### Work instructions
With the images removed, write out each record exactly as given.

Lens distortion estimation data
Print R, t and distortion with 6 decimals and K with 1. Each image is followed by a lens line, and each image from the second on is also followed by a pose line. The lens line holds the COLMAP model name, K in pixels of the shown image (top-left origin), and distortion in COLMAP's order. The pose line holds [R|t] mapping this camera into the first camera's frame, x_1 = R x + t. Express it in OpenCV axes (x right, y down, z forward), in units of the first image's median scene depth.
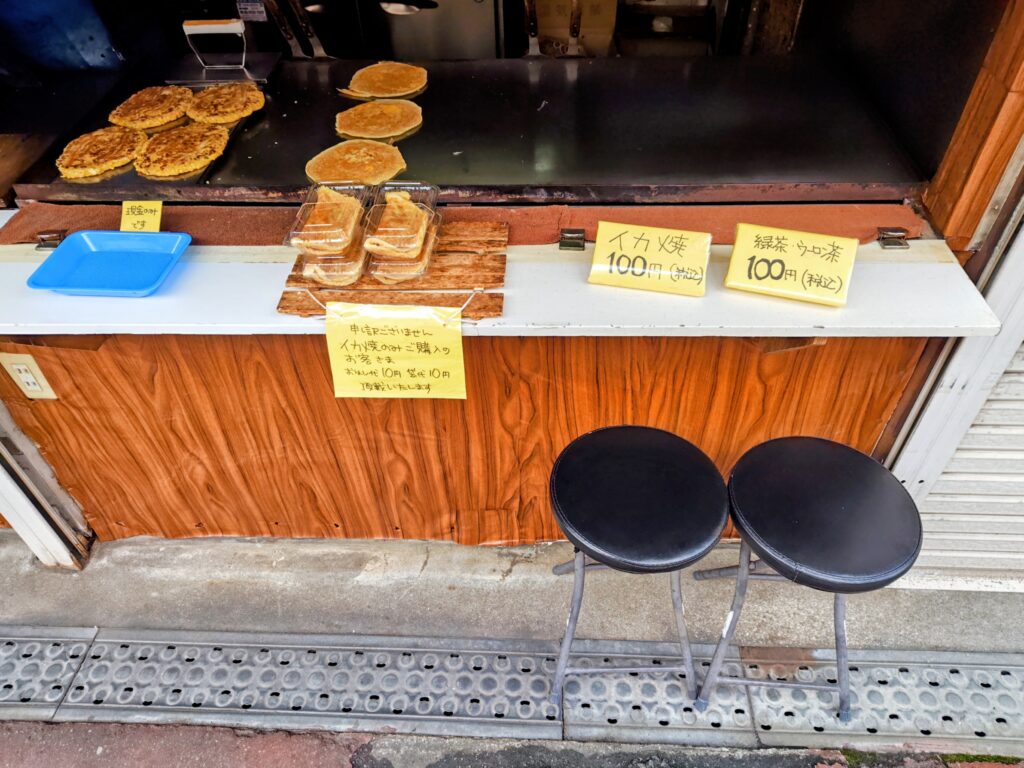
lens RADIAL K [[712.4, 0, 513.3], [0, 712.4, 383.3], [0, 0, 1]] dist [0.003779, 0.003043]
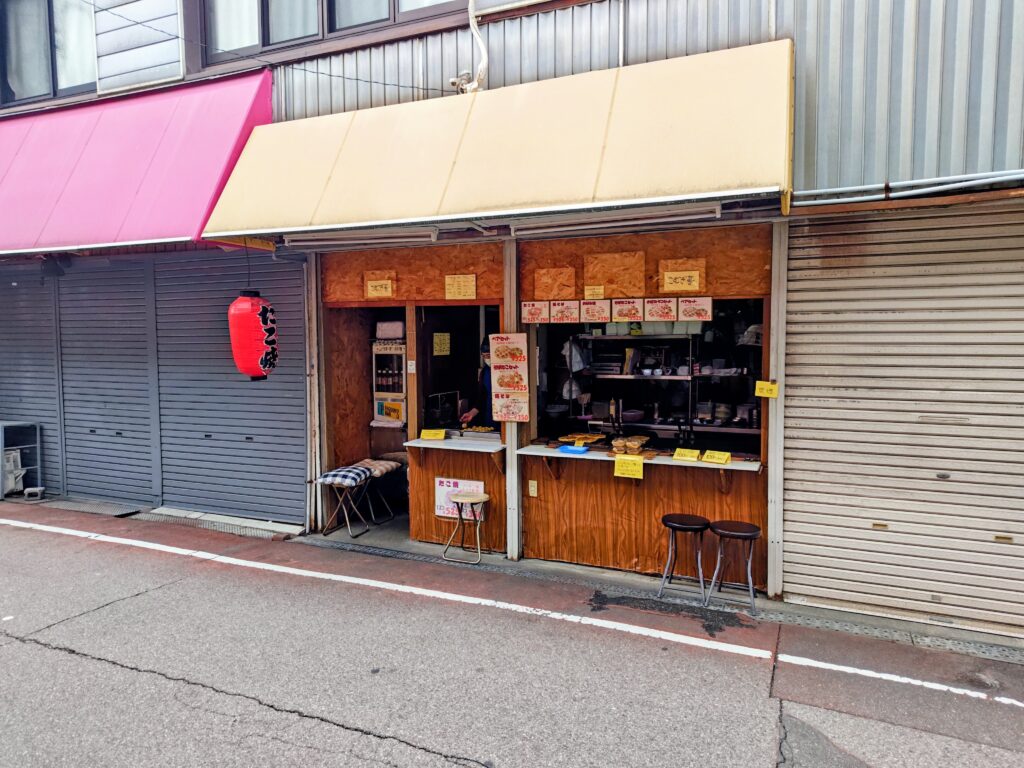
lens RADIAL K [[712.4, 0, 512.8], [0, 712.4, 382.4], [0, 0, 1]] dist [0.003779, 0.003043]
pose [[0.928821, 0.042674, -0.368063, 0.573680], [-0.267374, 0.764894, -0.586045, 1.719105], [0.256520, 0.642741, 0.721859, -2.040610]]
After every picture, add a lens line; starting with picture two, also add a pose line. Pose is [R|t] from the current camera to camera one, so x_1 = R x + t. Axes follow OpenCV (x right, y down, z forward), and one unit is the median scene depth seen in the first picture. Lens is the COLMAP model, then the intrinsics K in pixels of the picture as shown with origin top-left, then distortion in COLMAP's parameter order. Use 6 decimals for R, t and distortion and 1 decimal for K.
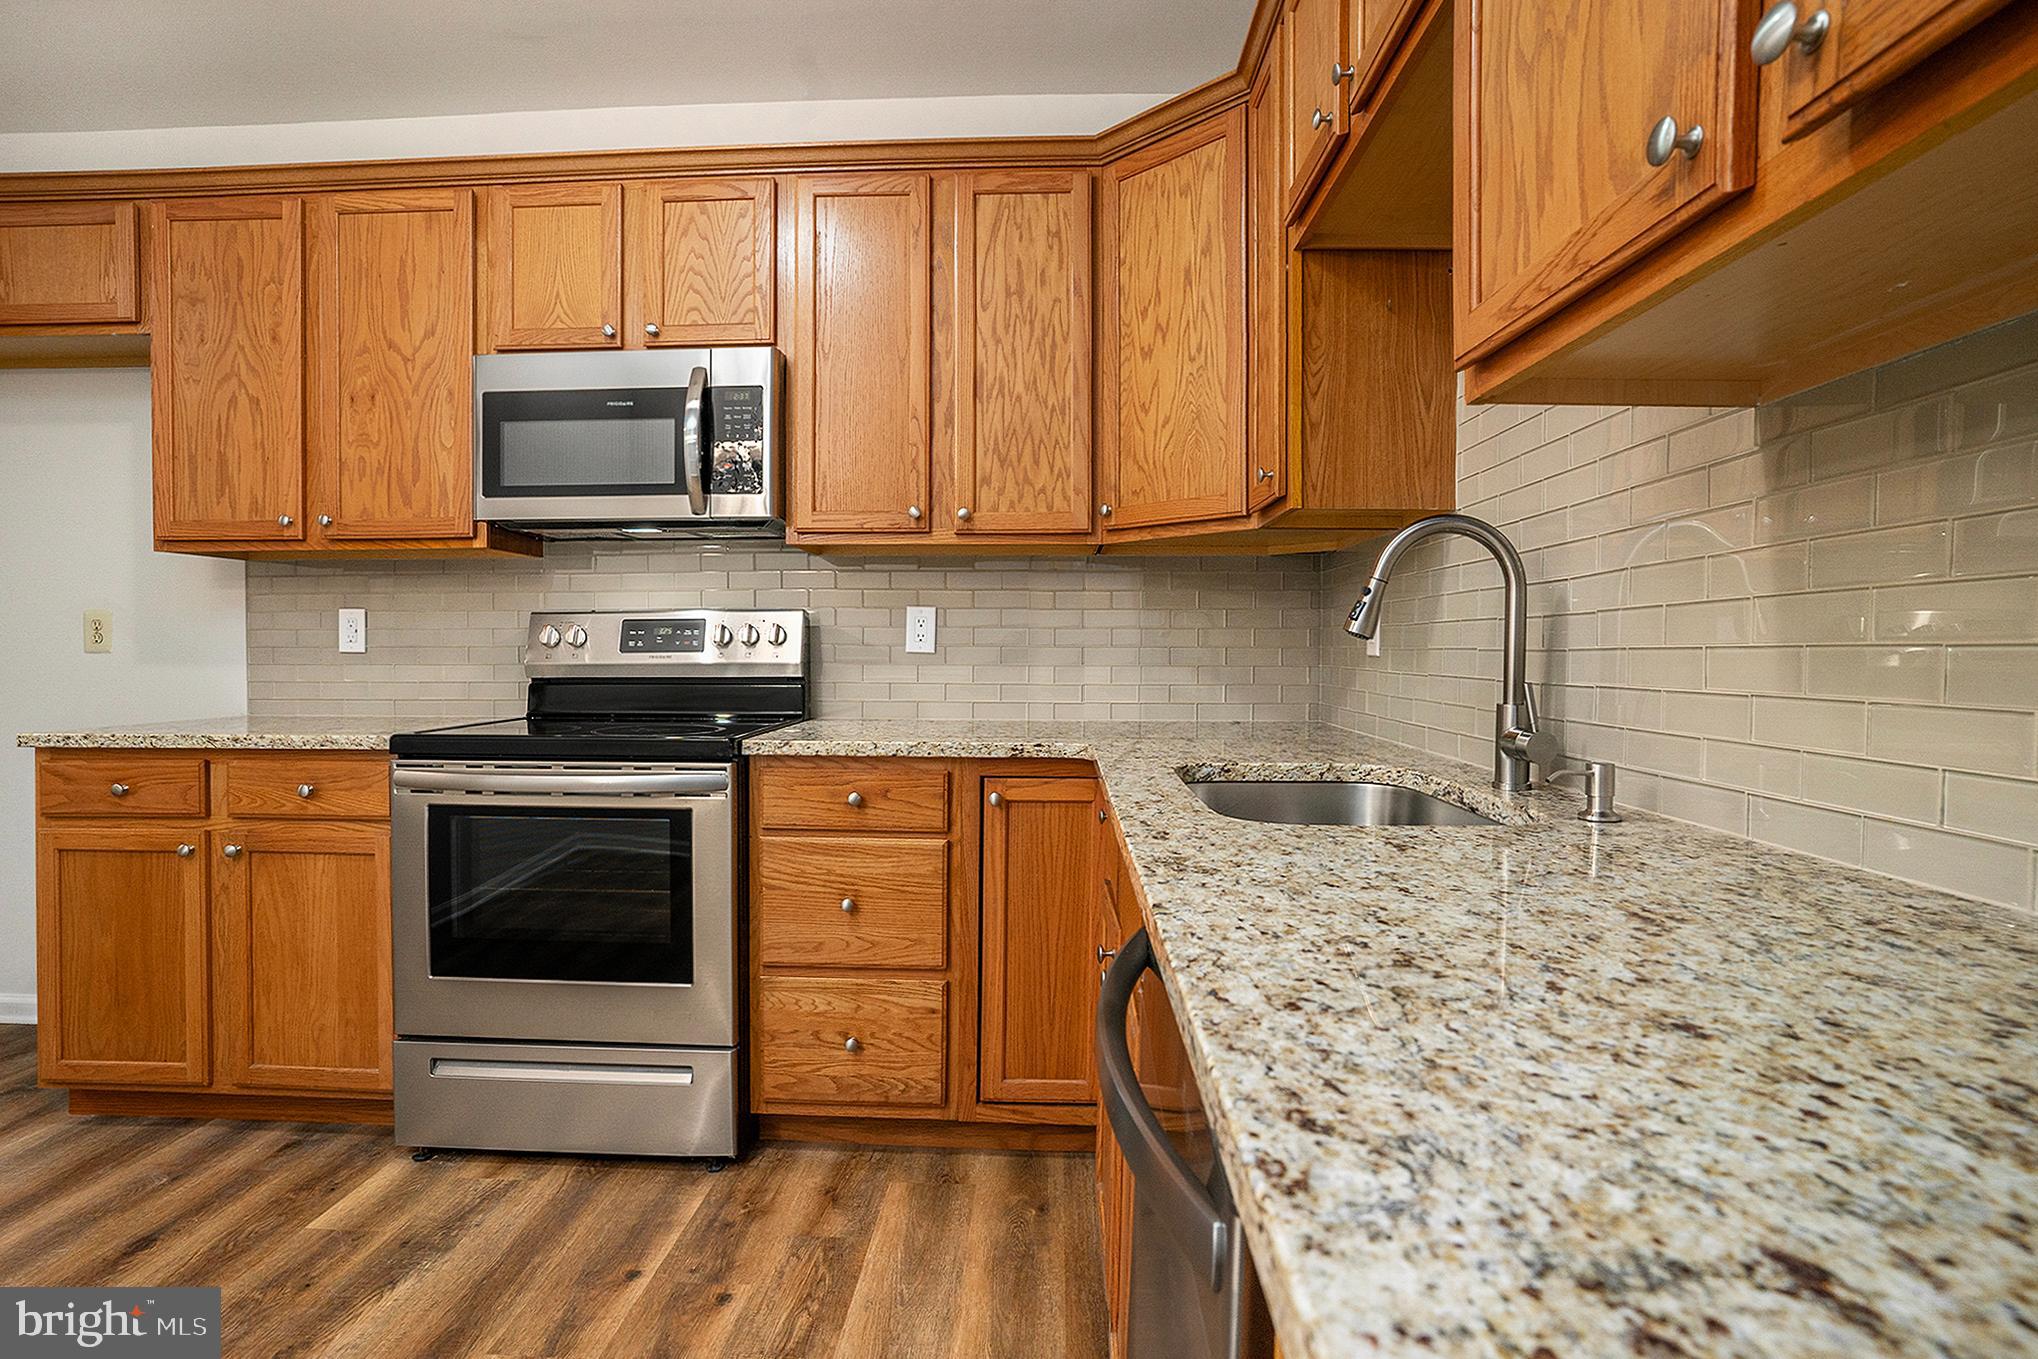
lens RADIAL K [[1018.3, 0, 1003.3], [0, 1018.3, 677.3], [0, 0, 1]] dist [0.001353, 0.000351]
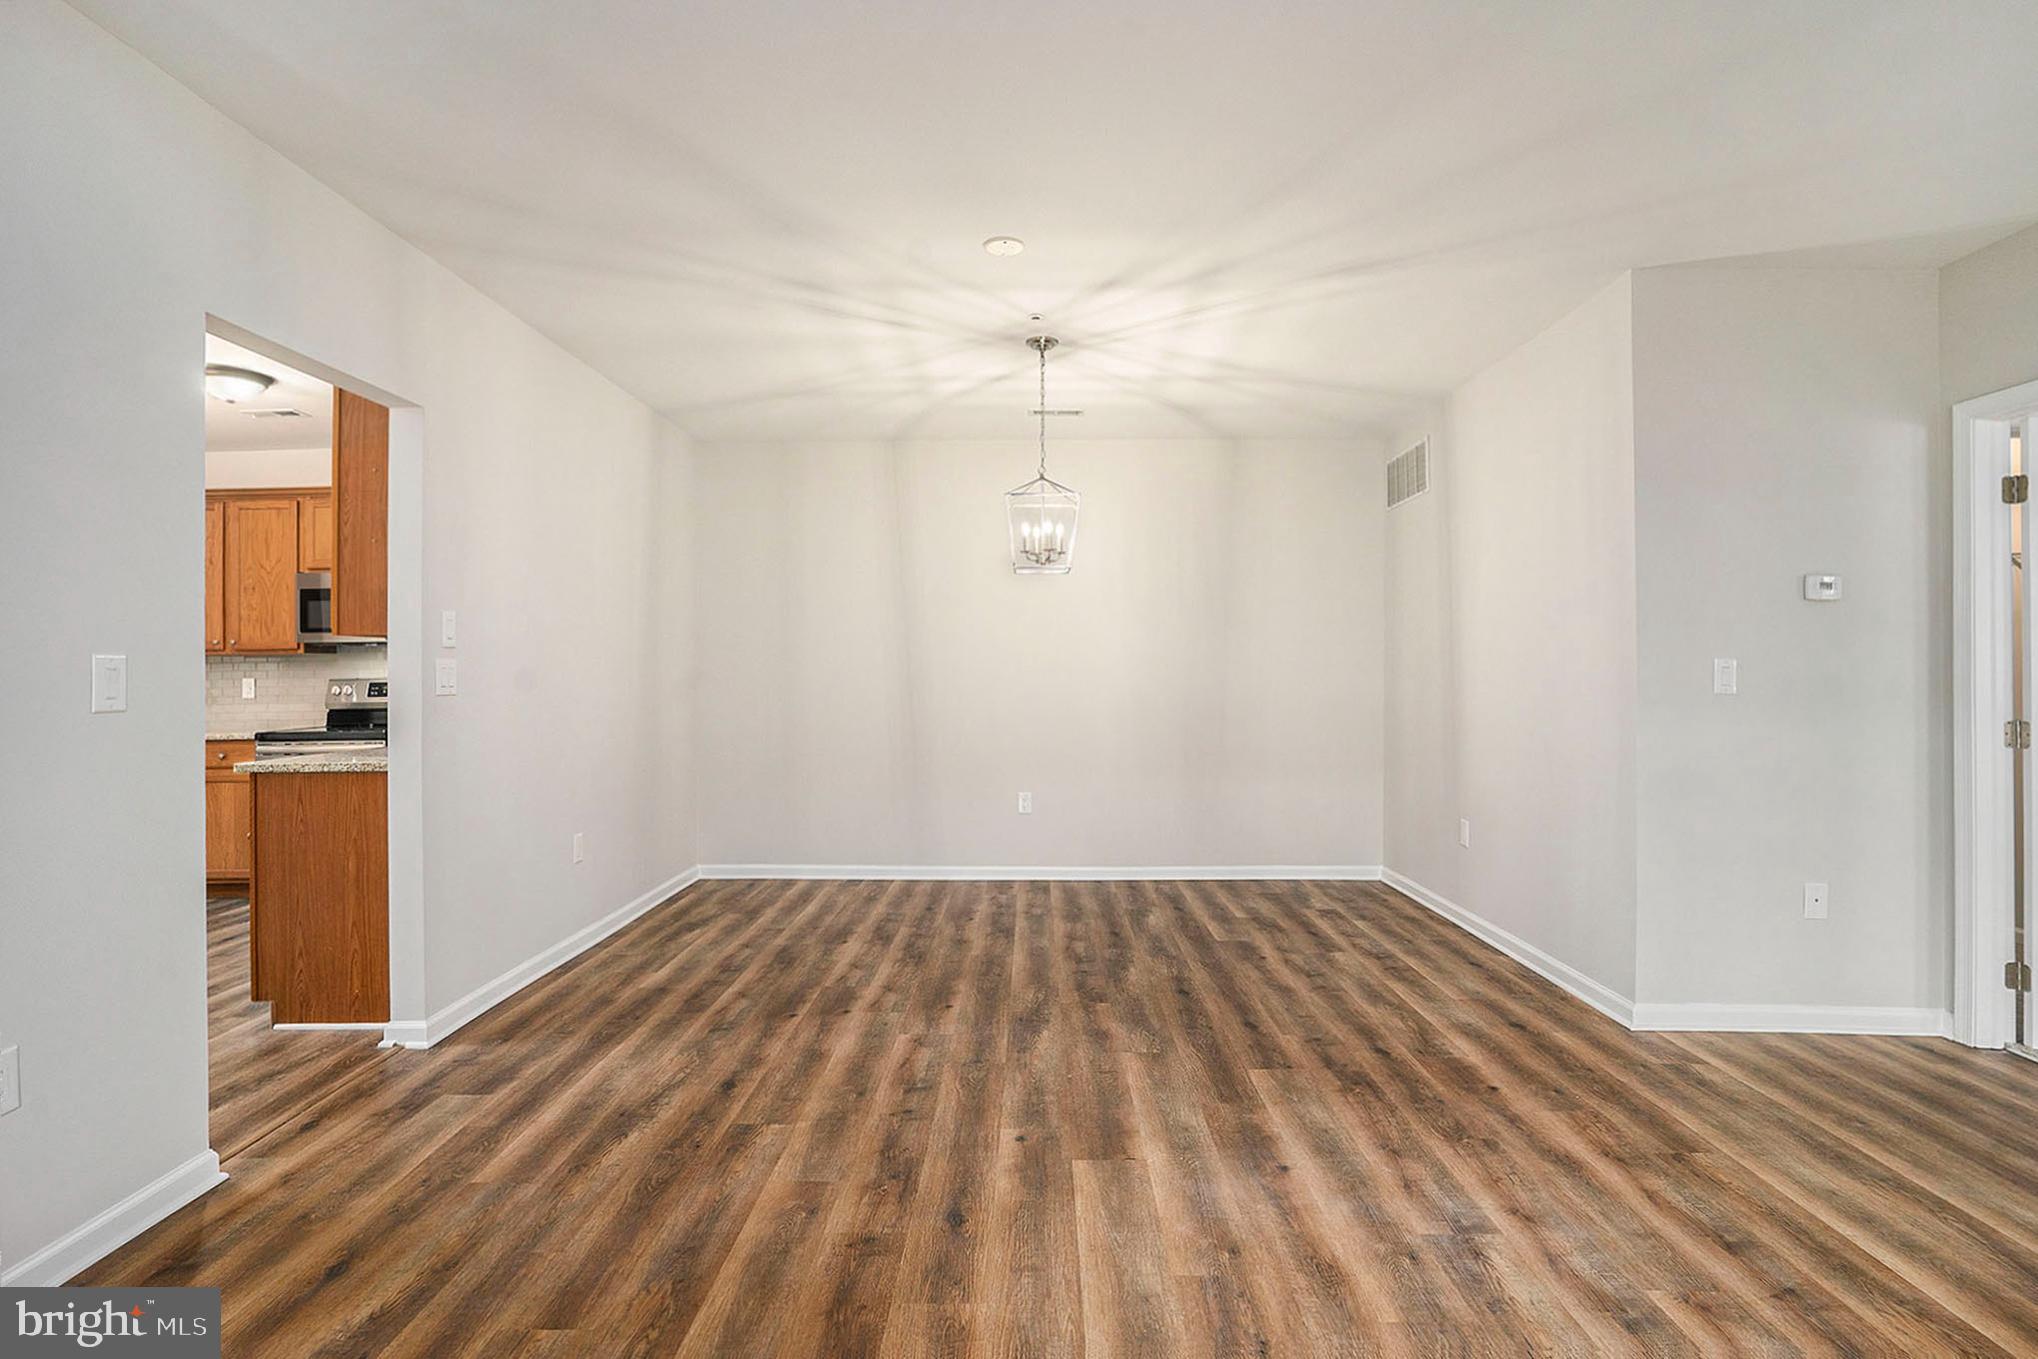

### Exercise output
Print R, t and distortion with 6 decimals and K with 1. Each image is followed by a lens line, and each image from the second on is also followed by a pose line. The lens line holds the COLMAP model name, K in pixels of the shown image (top-left origin), and distortion in COLMAP's order. The pose line holds [R|t] mapping this camera into the first camera's frame, x_1 = R x + t. Express it in OpenCV axes (x right, y down, z forward), in units of the first image's median scene depth.
lens RADIAL K [[712.4, 0, 513.3], [0, 712.4, 383.3], [0, 0, 1]] dist [0.003779, 0.003043]
lens RADIAL K [[712.4, 0, 512.8], [0, 712.4, 382.4], [0, 0, 1]] dist [0.003779, 0.003043]
pose [[0.928821, 0.042674, -0.368063, 0.573680], [-0.267374, 0.764894, -0.586045, 1.719105], [0.256520, 0.642741, 0.721859, -2.040610]]
After every picture, add a lens line; starting with picture two, also add a pose line. Pose is [R|t] from the current camera to camera one, so x_1 = R x + t. Axes follow OpenCV (x right, y down, z forward), and one unit is the median scene depth seen in the first picture. Lens is the COLMAP model, then the intrinsics K in pixels of the picture as shown with origin top-left, then distortion in COLMAP's parameter order. Use 6 decimals for R, t and distortion and 1 decimal for K.
lens RADIAL K [[1018.3, 0, 1003.3], [0, 1018.3, 677.3], [0, 0, 1]] dist [0.001353, 0.000351]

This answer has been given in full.